Images are to be left out; everything else in the listing should be repeated exactly.

Top of DATA FOR ANALYSIS

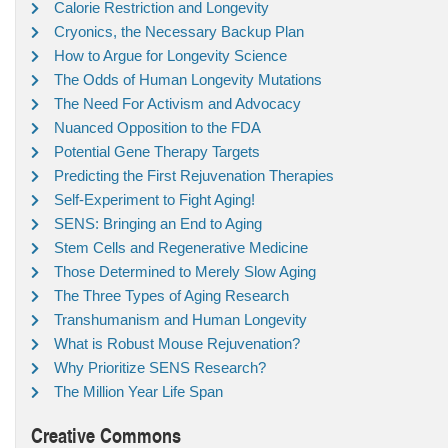
Calorie Restriction and Longevity
Cryonics, the Necessary Backup Plan
How to Argue for Longevity Science
The Odds of Human Longevity Mutations
The Need For Activism and Advocacy
Nuanced Opposition to the FDA
Potential Gene Therapy Targets
Predicting the First Rejuvenation Therapies
Self-Experiment to Fight Aging!
SENS: Bringing an End to Aging
Stem Cells and Regenerative Medicine
Those Determined to Merely Slow Aging
The Three Types of Aging Research
Transhumanism and Human Longevity
What is Robust Mouse Rejuvenation?
Why Prioritize SENS Research?
The Million Year Life Span
Creative Commons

Bottom of DATA FOR ANALYSIS

### RESPONSE BELOW
Calorie Restriction and Longevity
Cryonics, the Necessary Backup Plan
How to Argue for Longevity Science
The Odds of Human Longevity Mutations
The Need For Activism and Advocacy
Nuanced Opposition to the FDA
Potential Gene Therapy Targets
Predicting the First Rejuvenation Therapies
Self-Experiment to Fight Aging!
SENS: Bringing an End to Aging
Stem Cells and Regenerative Medicine
Those Determined to Merely Slow Aging
The Three Types of Aging Research
Transhumanism and Human Longevity
What is Robust Mouse Rejuvenation?
Why Prioritize SENS Research?
The Million Year Life Span
Creative Commons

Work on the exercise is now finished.